*** Opening of MATERIAL PROVIDED ***

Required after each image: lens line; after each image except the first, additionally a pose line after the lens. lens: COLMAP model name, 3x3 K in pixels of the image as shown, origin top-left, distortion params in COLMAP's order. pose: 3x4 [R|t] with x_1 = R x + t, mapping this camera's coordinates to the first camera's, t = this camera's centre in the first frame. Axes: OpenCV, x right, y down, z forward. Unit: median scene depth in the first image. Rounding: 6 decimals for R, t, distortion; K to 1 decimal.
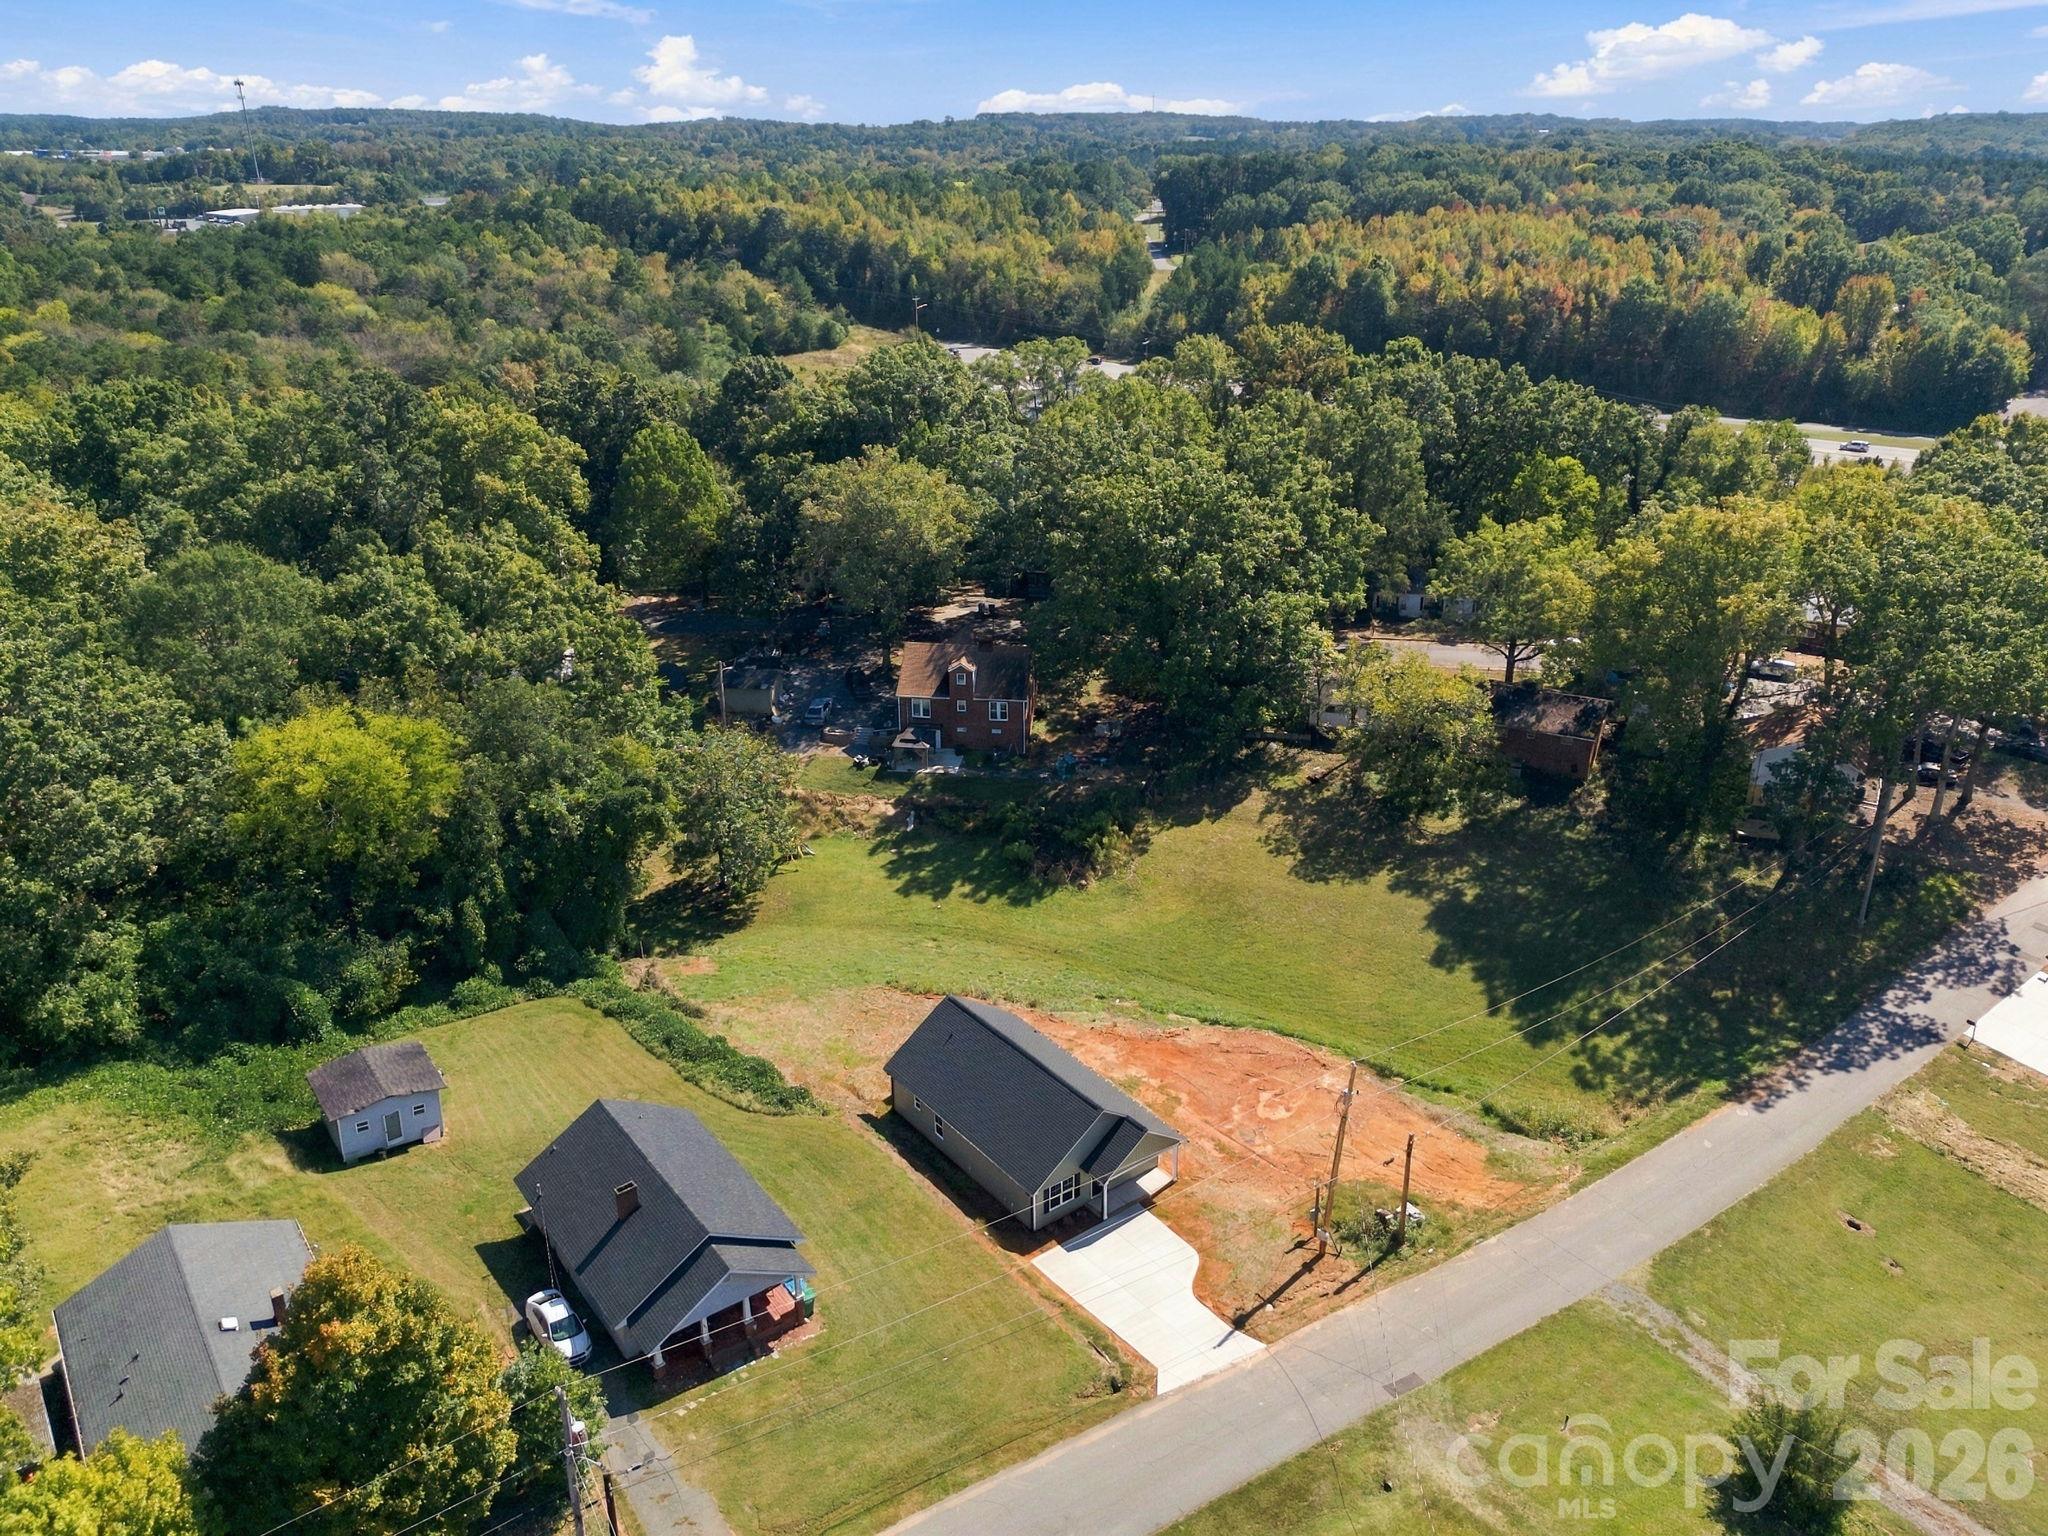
lens RADIAL K [[1493.7, 0, 1025.8], [0, 1493.7, 781.4], [0, 0, 1]] dist [0.083498, -0.079028]
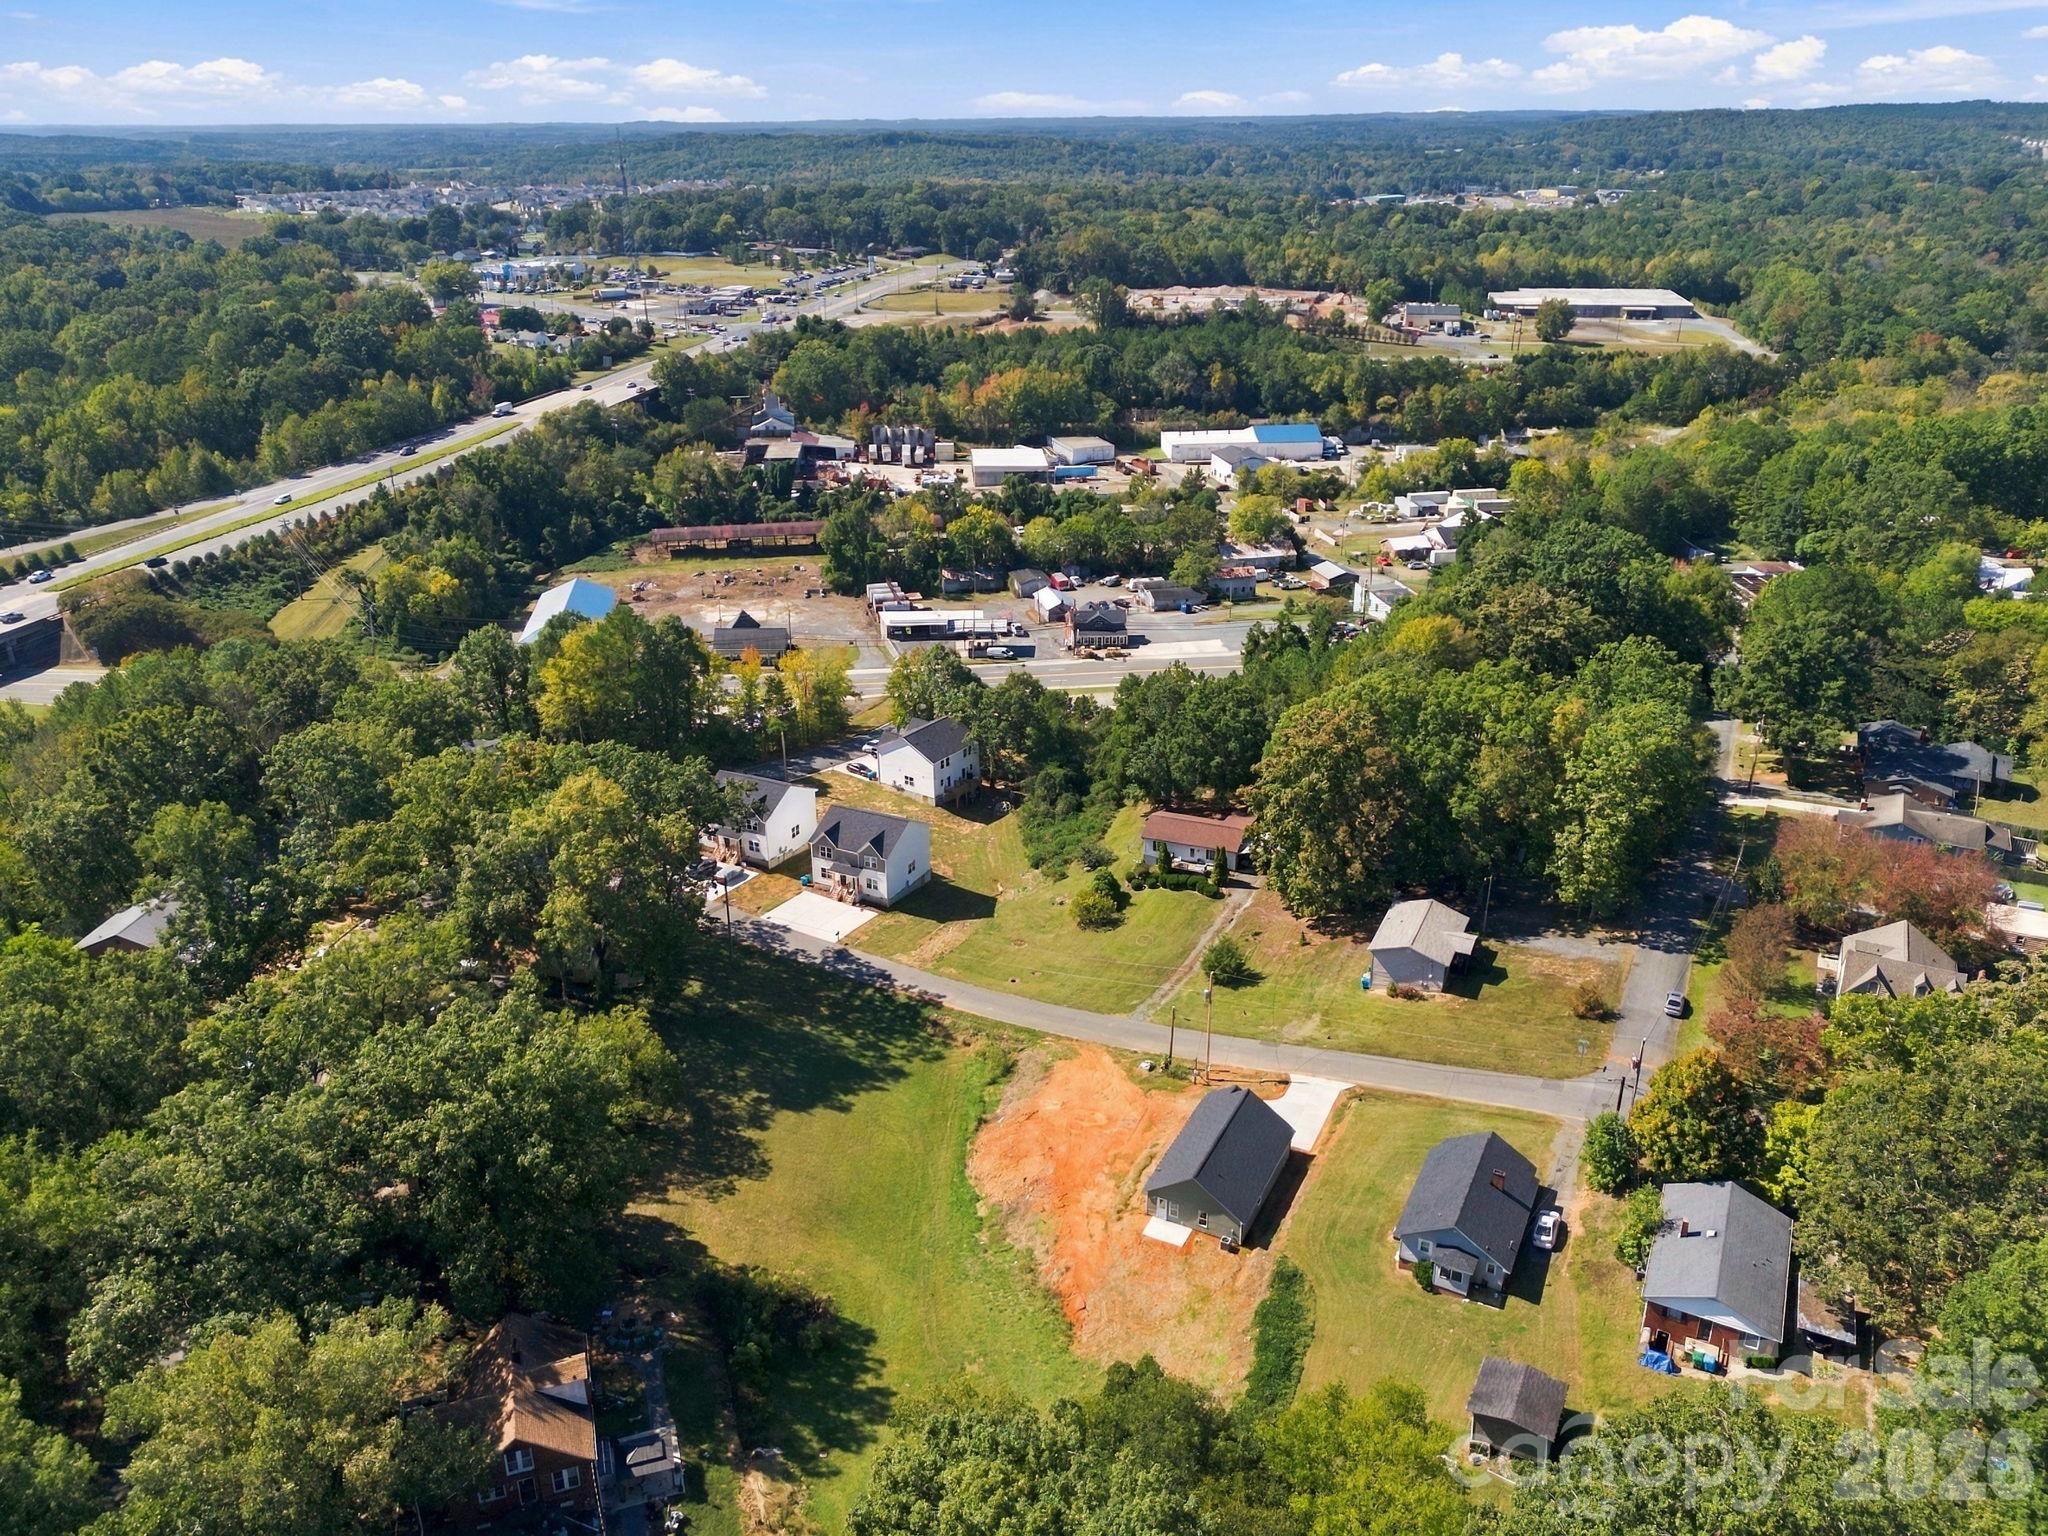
lens RADIAL K [[1493.7, 0, 1025.8], [0, 1493.7, 781.4], [0, 0, 1]] dist [0.083498, -0.079028]
pose [[-0.433499, -0.359913, 0.826161, -0.824193], [0.364985, 0.768097, 0.526131, -0.770336], [-0.823932, 0.529613, -0.201607, 0.962316]]
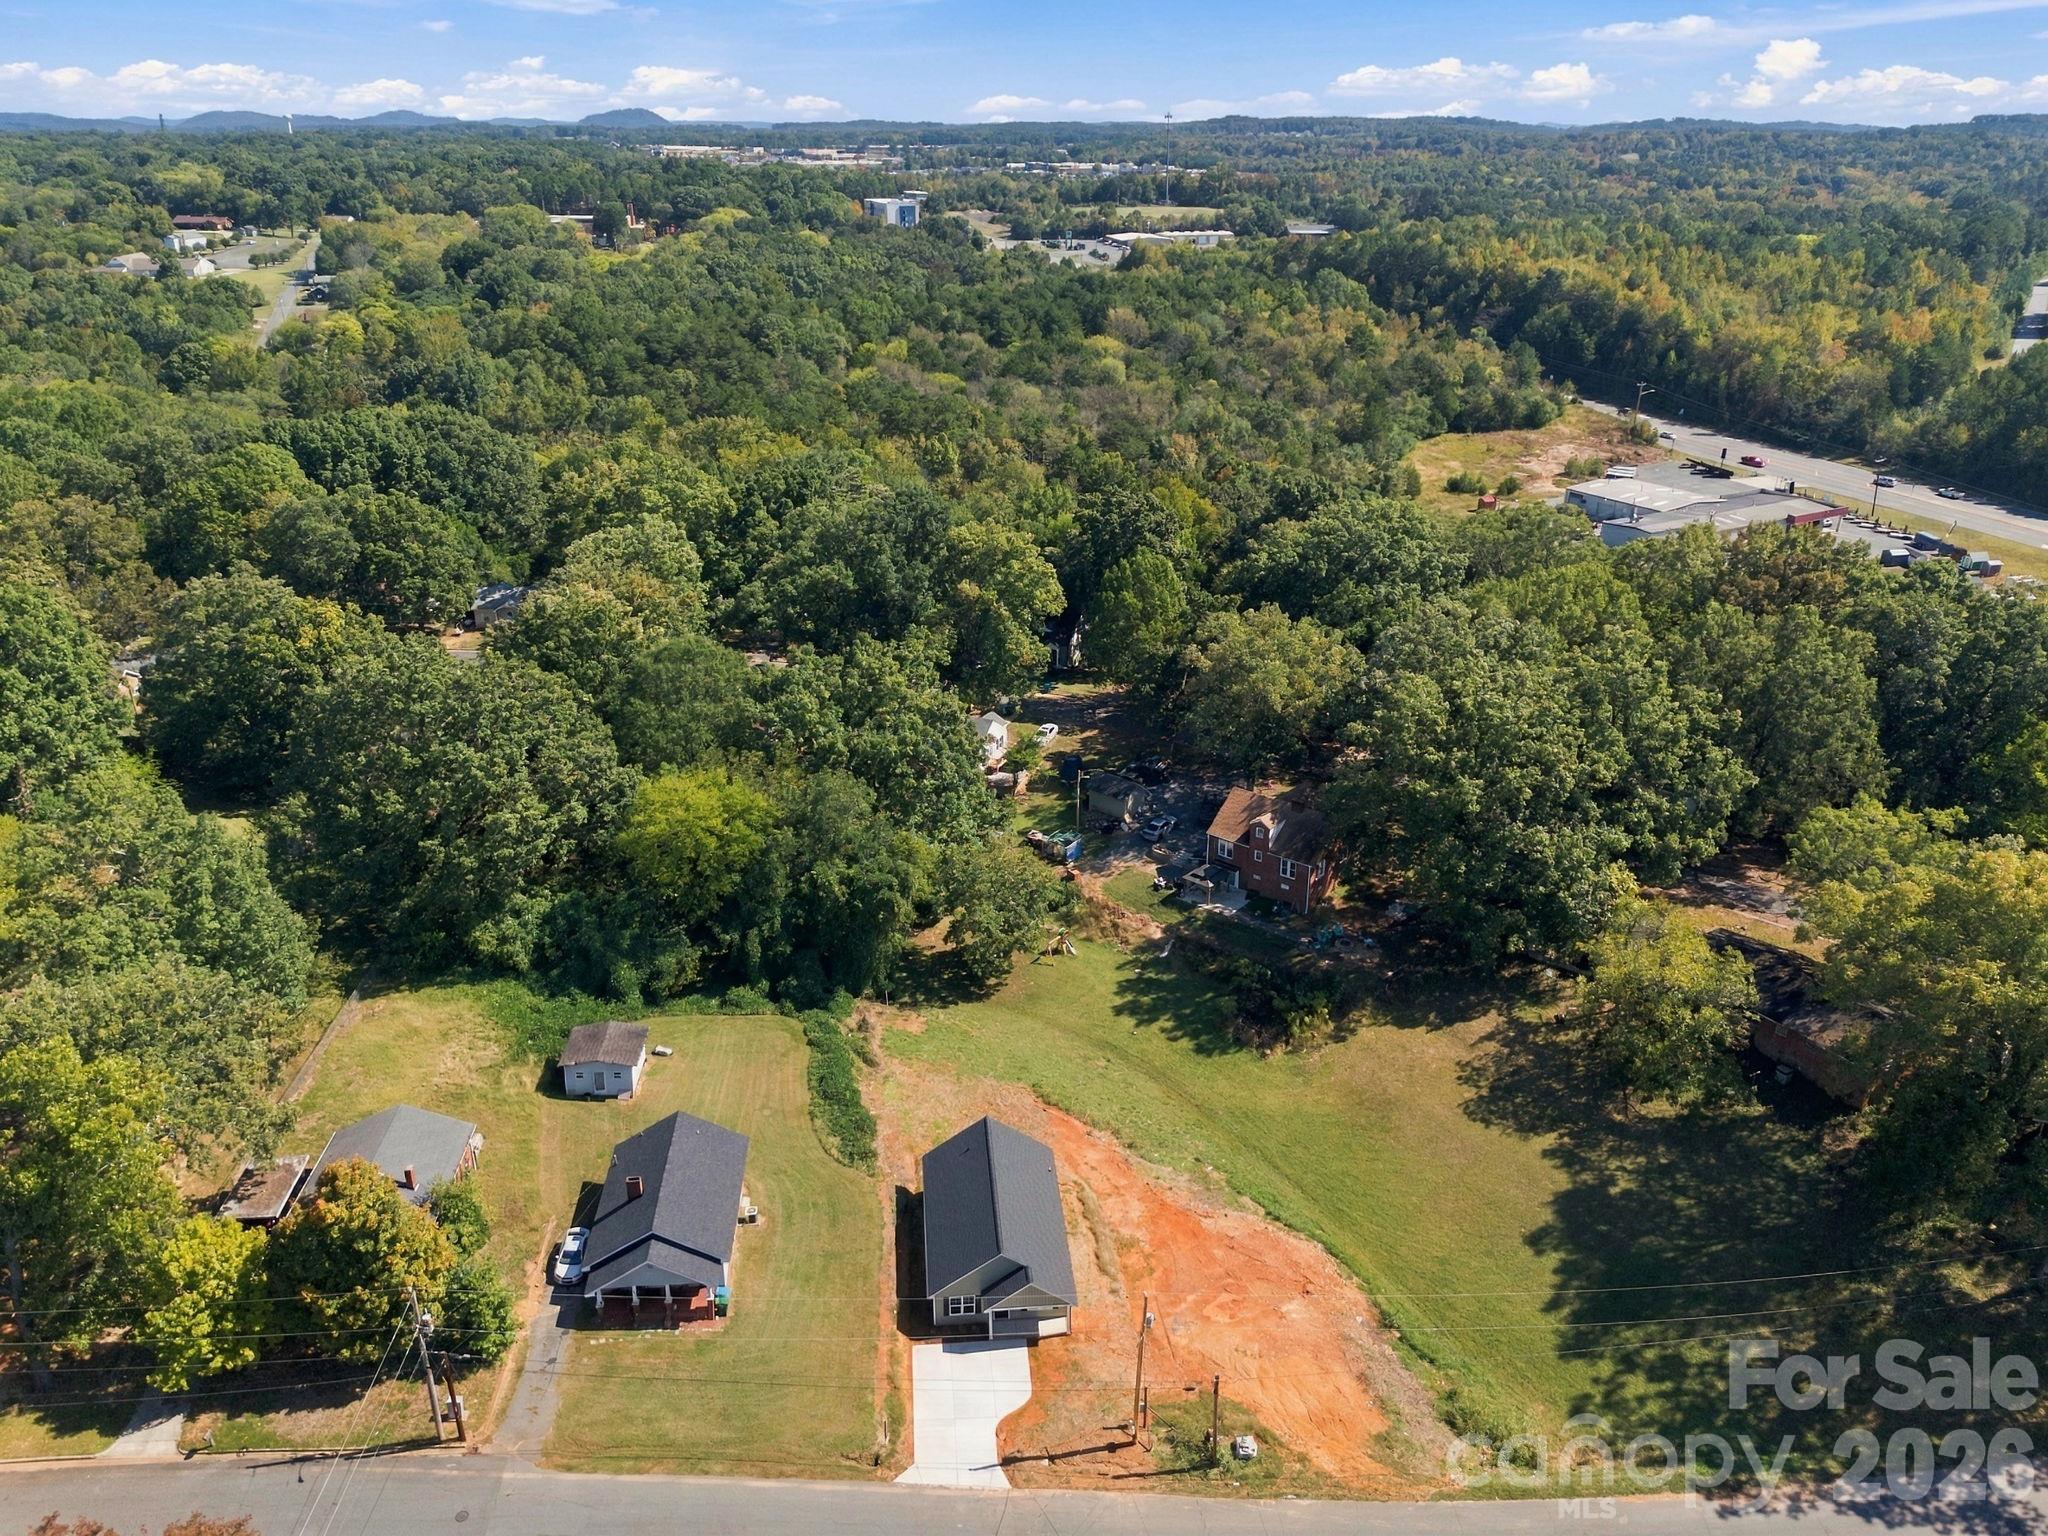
lens RADIAL K [[1493.7, 0, 1025.8], [0, 1493.7, 781.4], [0, 0, 1]] dist [0.083498, -0.079028]
pose [[0.846919, 0.217582, -0.485167, 0.401582], [-0.216541, 0.974487, 0.059028, -0.159757], [0.485633, 0.055066, 0.872427, -0.053453]]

*** Close of MATERIAL PROVIDED ***

WORK TO BE COMPLETED: Write out every line of the entries above exactly, and omit their pictures.

THE ANSWER:
Required after each image: lens line; after each image except the first, additionally a pose line after the lens. lens: COLMAP model name, 3x3 K in pixels of the image as shown, origin top-left, distortion params in COLMAP's order. pose: 3x4 [R|t] with x_1 = R x + t, mapping this camera's coordinates to the first camera's, t = this camera's centre in the first frame. Axes: OpenCV, x right, y down, z forward. Unit: median scene depth in the first image. Rounding: 6 decimals for R, t, distortion; K to 1 decimal.
lens RADIAL K [[1493.7, 0, 1025.8], [0, 1493.7, 781.4], [0, 0, 1]] dist [0.083498, -0.079028]
lens RADIAL K [[1493.7, 0, 1025.8], [0, 1493.7, 781.4], [0, 0, 1]] dist [0.083498, -0.079028]
pose [[-0.433499, -0.359913, 0.826161, -0.824193], [0.364985, 0.768097, 0.526131, -0.770336], [-0.823932, 0.529613, -0.201607, 0.962316]]
lens RADIAL K [[1493.7, 0, 1025.8], [0, 1493.7, 781.4], [0, 0, 1]] dist [0.083498, -0.079028]
pose [[0.846919, 0.217582, -0.485167, 0.401582], [-0.216541, 0.974487, 0.059028, -0.159757], [0.485633, 0.055066, 0.872427, -0.053453]]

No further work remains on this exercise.